REQUIRED ACTION
Return the lines in the records below word for word, from the line containing "sentiasa boleh membawa" through the line containing "kehamilan, status perkahwinan, status", inclusive.

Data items
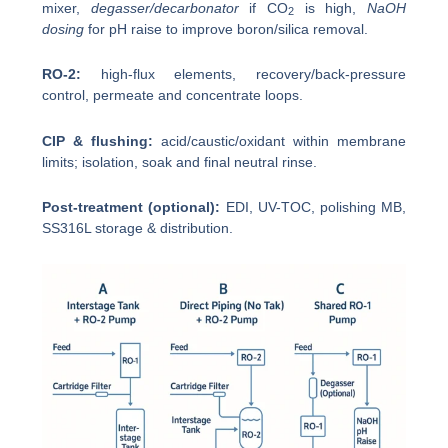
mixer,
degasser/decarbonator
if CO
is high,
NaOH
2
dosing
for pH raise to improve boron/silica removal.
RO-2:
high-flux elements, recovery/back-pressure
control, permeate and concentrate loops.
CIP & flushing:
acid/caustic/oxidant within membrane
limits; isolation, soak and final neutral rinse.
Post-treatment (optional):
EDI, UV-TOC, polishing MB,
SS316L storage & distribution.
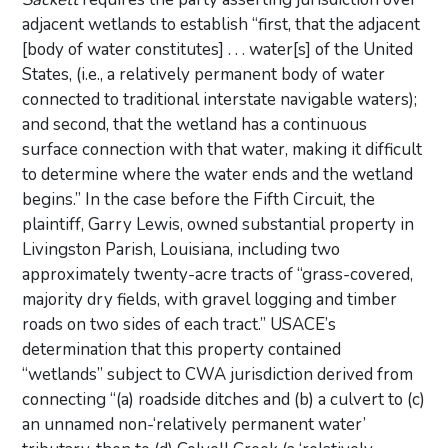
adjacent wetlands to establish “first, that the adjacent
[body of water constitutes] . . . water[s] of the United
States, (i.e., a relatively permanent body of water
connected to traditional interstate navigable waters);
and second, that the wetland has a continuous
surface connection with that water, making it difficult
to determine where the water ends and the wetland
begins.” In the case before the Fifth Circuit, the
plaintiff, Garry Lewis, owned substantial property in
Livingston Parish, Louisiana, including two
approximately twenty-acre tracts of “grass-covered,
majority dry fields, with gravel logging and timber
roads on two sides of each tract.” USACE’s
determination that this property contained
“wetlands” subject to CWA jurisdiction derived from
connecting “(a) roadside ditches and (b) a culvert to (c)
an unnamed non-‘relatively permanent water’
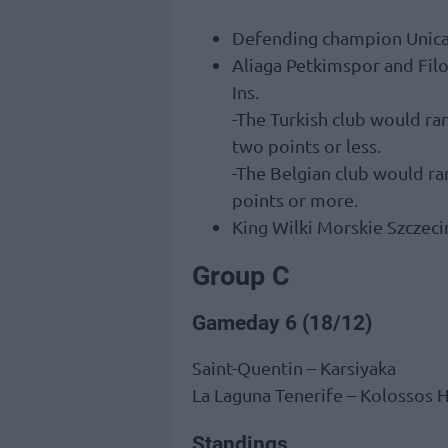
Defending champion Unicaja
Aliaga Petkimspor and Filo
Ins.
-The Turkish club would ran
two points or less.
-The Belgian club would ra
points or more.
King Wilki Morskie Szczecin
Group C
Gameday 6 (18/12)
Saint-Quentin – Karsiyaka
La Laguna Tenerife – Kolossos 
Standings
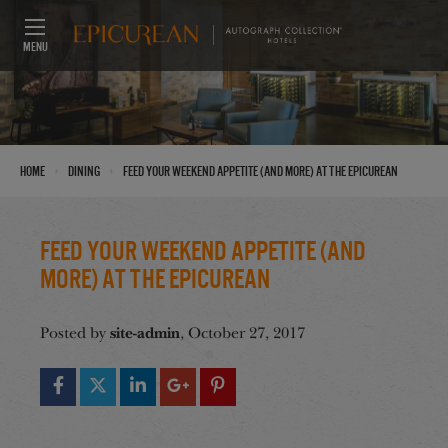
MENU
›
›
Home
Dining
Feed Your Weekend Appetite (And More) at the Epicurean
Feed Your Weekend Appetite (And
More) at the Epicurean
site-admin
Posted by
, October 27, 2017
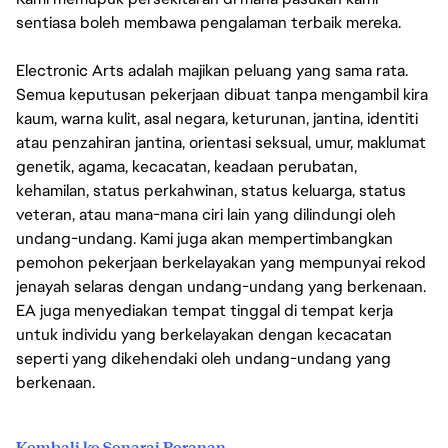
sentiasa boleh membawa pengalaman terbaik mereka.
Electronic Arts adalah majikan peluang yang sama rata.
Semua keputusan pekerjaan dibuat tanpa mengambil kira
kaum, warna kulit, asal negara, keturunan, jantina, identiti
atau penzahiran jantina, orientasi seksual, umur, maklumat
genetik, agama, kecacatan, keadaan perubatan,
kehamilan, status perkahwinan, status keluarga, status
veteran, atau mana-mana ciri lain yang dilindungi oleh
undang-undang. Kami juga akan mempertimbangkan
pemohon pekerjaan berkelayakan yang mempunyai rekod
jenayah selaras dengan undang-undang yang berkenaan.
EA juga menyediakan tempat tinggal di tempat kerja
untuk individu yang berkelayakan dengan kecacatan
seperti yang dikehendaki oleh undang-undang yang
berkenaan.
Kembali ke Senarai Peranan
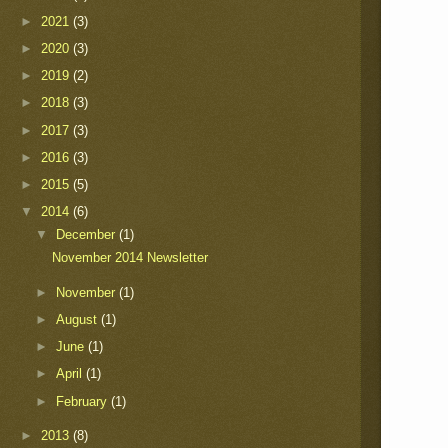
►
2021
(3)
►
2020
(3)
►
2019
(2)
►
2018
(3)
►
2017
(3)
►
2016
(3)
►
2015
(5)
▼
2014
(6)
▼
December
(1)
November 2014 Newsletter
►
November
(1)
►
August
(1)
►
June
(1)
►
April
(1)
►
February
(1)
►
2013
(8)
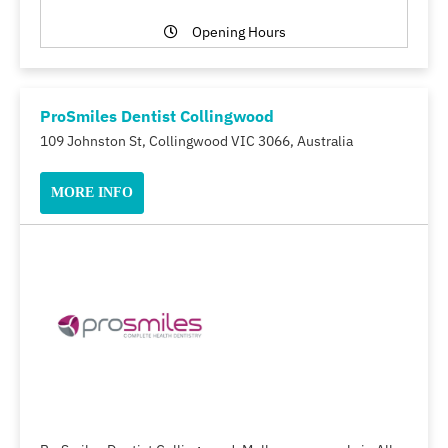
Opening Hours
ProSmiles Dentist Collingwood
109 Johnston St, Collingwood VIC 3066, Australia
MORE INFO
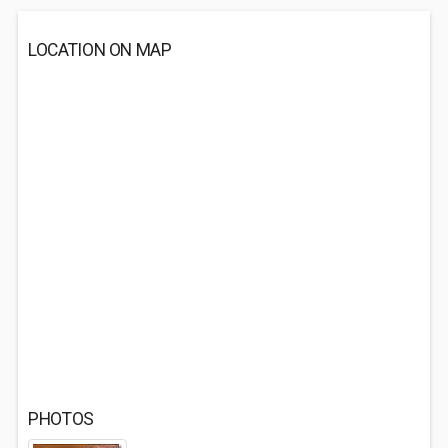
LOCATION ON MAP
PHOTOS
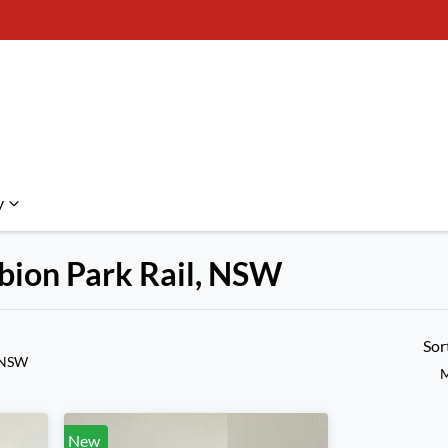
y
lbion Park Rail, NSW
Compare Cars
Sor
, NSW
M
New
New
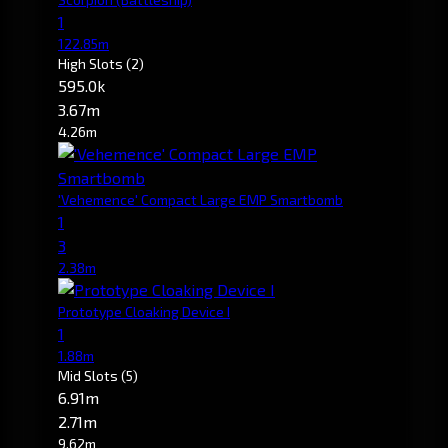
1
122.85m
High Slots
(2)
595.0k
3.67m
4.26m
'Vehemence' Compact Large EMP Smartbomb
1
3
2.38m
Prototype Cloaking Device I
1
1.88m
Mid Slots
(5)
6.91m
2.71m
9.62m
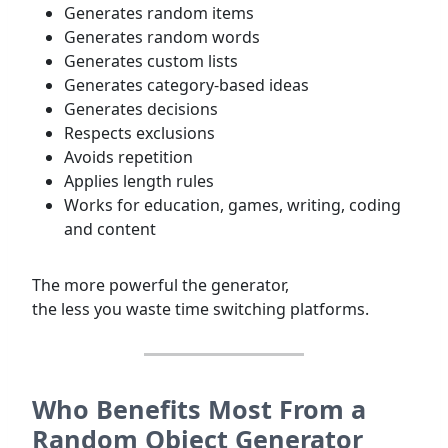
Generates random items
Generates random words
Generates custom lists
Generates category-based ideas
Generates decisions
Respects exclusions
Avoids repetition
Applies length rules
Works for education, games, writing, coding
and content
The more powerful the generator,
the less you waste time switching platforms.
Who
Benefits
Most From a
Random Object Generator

--

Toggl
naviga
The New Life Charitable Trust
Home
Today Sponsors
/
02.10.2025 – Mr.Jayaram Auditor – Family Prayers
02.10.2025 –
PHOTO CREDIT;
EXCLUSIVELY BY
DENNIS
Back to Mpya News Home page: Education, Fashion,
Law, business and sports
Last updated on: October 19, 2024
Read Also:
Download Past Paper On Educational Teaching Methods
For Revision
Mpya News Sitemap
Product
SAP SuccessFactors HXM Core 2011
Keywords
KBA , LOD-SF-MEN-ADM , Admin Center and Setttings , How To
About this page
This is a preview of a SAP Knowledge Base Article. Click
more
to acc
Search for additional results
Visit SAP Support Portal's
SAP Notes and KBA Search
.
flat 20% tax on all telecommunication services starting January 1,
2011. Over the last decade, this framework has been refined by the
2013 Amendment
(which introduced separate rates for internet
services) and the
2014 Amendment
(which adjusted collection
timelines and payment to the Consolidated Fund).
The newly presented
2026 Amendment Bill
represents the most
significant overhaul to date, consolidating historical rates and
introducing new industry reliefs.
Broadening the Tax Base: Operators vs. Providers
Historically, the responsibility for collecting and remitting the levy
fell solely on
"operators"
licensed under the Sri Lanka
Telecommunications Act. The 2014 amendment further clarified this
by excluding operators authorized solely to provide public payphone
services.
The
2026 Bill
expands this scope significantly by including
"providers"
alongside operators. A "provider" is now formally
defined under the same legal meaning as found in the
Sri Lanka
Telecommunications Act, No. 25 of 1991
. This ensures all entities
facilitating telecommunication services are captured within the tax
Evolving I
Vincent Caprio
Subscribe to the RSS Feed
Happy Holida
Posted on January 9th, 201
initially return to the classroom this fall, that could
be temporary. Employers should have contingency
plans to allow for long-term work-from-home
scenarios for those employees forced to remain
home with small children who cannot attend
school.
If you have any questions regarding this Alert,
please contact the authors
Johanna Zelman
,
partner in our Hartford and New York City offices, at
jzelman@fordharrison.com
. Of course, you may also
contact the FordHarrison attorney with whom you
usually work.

ANSWER FOR THIS EXERCISE
sentiasa boleh membawa pengalaman terbaik mereka.
Electronic Arts adalah majikan peluang yang sama rata.
Semua keputusan pekerjaan dibuat tanpa mengambil kira
kaum, warna kulit, asal negara, keturunan, jantina, identiti
atau penzahiran jantina, orientasi seksual, umur, maklumat
genetik, agama, kecacatan, keadaan perubatan,
kehamilan, status perkahwinan, status keluarga, status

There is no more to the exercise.